▸ **Data records**:
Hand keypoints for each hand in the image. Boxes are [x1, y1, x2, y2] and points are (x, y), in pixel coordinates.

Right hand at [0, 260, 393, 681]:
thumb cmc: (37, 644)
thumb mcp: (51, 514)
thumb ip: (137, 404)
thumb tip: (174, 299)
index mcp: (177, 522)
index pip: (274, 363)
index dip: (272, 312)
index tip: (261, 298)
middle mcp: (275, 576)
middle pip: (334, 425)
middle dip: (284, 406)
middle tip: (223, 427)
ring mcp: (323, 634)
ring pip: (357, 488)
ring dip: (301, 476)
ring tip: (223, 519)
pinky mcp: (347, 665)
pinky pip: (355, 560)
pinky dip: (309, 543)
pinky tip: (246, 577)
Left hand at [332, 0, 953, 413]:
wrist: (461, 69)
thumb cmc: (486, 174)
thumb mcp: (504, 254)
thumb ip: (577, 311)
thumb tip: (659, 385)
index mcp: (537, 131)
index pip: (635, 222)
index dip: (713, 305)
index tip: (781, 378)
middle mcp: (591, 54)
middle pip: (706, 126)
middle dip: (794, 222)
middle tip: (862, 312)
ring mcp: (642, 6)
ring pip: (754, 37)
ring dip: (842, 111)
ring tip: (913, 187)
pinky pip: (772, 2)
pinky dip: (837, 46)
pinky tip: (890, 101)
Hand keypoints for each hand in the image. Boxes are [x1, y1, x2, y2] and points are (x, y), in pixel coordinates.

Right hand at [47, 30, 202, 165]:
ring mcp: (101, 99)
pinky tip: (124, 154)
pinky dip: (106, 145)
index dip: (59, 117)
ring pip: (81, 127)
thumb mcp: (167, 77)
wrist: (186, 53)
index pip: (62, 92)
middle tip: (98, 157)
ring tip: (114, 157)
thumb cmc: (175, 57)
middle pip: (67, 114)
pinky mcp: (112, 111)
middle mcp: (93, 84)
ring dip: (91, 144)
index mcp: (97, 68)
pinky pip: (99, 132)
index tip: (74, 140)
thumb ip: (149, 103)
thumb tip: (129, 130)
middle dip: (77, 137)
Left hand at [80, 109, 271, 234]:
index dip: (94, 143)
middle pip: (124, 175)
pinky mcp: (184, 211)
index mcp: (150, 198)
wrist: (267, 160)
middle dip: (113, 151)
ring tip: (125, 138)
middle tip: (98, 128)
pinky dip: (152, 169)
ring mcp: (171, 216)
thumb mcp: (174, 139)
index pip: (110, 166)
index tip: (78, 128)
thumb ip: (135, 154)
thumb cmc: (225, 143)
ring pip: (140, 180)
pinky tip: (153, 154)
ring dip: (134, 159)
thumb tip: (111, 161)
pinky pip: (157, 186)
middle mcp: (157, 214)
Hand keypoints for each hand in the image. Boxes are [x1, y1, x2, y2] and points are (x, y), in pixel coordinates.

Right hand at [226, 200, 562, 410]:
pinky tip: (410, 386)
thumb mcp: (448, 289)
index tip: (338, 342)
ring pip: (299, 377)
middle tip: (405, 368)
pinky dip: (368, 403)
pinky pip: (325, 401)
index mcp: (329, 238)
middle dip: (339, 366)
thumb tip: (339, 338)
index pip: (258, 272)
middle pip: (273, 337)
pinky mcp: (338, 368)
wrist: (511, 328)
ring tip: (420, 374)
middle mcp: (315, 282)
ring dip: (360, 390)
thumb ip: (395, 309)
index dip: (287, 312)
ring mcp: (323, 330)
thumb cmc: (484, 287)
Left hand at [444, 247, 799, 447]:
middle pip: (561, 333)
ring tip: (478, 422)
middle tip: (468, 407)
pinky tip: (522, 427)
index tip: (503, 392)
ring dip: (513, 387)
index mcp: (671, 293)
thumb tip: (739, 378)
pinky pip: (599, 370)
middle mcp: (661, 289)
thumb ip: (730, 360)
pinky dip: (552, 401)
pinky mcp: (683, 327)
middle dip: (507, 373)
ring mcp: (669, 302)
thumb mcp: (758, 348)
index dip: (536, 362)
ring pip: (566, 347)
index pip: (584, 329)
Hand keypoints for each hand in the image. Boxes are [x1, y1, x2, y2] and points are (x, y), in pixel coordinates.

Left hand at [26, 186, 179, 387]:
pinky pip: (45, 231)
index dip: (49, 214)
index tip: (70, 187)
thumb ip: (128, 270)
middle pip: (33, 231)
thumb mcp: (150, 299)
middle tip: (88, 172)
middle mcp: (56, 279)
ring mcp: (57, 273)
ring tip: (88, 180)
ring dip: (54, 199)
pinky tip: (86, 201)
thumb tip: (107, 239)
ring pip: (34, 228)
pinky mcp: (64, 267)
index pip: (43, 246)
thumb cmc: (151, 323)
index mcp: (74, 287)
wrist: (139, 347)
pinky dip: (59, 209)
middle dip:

▸ **Task directions**:
The whole listing above is to be copied exactly.

▸ **Reply**:
Hand keypoints for each hand in the image. Boxes are [x1, y1, x2, y2] and points are (x, y), in pixel coordinates.

Right hand at [0, 260, 393, 681]:
thumb cmc: (37, 644)
thumb mcp: (51, 514)
thumb ip: (137, 404)
thumb tip: (174, 299)
index mcp: (177, 522)
index pip: (274, 363)
index dip: (272, 312)
index tip: (261, 298)
middle mcp: (275, 576)
middle pip: (334, 425)
middle dip: (284, 406)
middle tip: (223, 427)
ring mcp: (323, 634)
ring pip: (357, 488)
ring dip: (301, 476)
ring tip: (223, 519)
pinky mcp: (347, 665)
pinky pip: (355, 560)
pinky dip: (309, 543)
pinky tip: (246, 577)
Left hand at [332, 0, 953, 413]:
wrist: (461, 69)
thumb cmc: (486, 174)
thumb mcp: (504, 254)
thumb ip: (577, 311)
thumb tip: (659, 385)
index mcp: (537, 131)
index pip: (635, 222)
index dip: (713, 305)
index tip: (781, 378)
middle mcp: (591, 54)
middle pip: (706, 126)
middle dip: (794, 222)
middle tip: (862, 312)
ring mcp: (642, 6)
ring pip: (754, 37)
ring dip: (842, 111)
ring tip: (913, 187)
pinky pip: (772, 2)
pinky dip: (837, 46)
pinky tip: (890, 101)
Hand keypoints for each hand in the image. Boxes are [x1, y1, x2, y2] and points are (x, y), in pixel coordinates.

Right hand at [47, 30, 202, 165]:
ring mcp: (101, 99)
pinky tip: (124, 154)
pinky dip: (106, 145)
index dip: (59, 117)
ring pip: (81, 127)
thumb mcp: (167, 77)
wrist: (186, 53)
index pip: (62, 92)
middle tip: (98, 157)
ring tip: (114, 157)
thumb cmc: (175, 57)
middle pip: (67, 114)
pinky mcp: (112, 111)
middle mcp: (93, 84)
ring dip: (91, 144)
index mcp: (97, 68)
pinky pip: (99, 132)
index tip: (74, 140)
thumb ip: (149, 103)
thumb tip: (129, 130)
middle dip: (77, 137)
Left hand at [80, 109, 271, 234]:
index dip: (94, 143)
middle pip: (124, 175)
pinky mcp: (184, 211)
index mcp: (150, 198)
wrist: (267, 160)
middle dip: (113, 151)
ring tip: (125, 138)
middle tip: (98, 128)
pinky dip: (152, 169)
ring mcp: (171, 216)
thumb mcp: (174, 139)
index pip: (110, 166)
index tip: (78, 128)
thumb ip: (135, 154)
thumb cmc: (225, 143)
ring pip: (140, 180)
pinky tip: (153, 154)
ring dip: (134, 159)
thumb tip: (111, 161)
pinky pip: (157, 186)
middle mcp: (157, 214)
Hand keypoints for each hand in the image. Boxes are [x1, y1, x2, y2] and points are (x, y), in pixel coordinates.

Right hand at [226, 200, 562, 410]:
pinky tip: (410, 386)
thumb mcp: (448, 289)
index tip: (338, 342)
ring pip: (299, 377)
middle tip: (405, 368)
pinky dip: (368, 403)
pinky pip: (325, 401)
index mcp: (329, 238)
middle dip: (339, 366)
thumb tip: (339, 338)
index pip: (258, 272)
middle pip: (273, 337)
pinky mcp: (338, 368)
wrist: (511, 328)
ring tip: (420, 374)
middle mcp: (315, 282)
ring dip: (360, 390)
thumb ip: (395, 309)
index dip: (287, 312)
ring mcp: (323, 330)
thumb cmc: (484, 287)
Left hand at [444, 247, 799, 447]:
middle pip: (561, 333)
ring tip: (478, 422)
middle tip: (468, 407)
pinky tip: (522, 427)
index tip: (503, 392)
ring dip: (513, 387)
index mcp: (671, 293)
thumb tip: (739, 378)
pinky pip: (599, 370)
middle mcp: (661, 289)
thumb ip: (730, 360)
pinky dip: (552, 401)
pinky mcp: (683, 327)
middle dip: (507, 373)
ring mcp: (669, 302)
thumb mcp: (758, 348)
index dip: (536, 362)
ring pip: (566, 347)
index pip: (584, 329)
Hand keypoints for each hand in the image. Boxes are [x1, y1, x2, y2] and points are (x, y), in pixel coordinates.

Left hand at [26, 186, 179, 387]:
pinky pip: (45, 231)
index dip: (49, 214)
index tip: (70, 187)
thumb ip: (128, 270)
middle pip: (33, 231)
thumb mcp: (150, 299)
middle tip: (88, 172)
middle mcp: (56, 279)
ring mcp: (57, 273)
ring tip: (88, 180)
ring dip: (54, 199)
pinky tip: (86, 201)
thumb tip: (107, 239)
ring pip: (34, 228)
pinky mcp: (64, 267)
index pip: (43, 246)
thumb cmc: (151, 323)
index mcp: (74, 287)
wrist: (139, 347)
pinky dip: (59, 209)
middle dip:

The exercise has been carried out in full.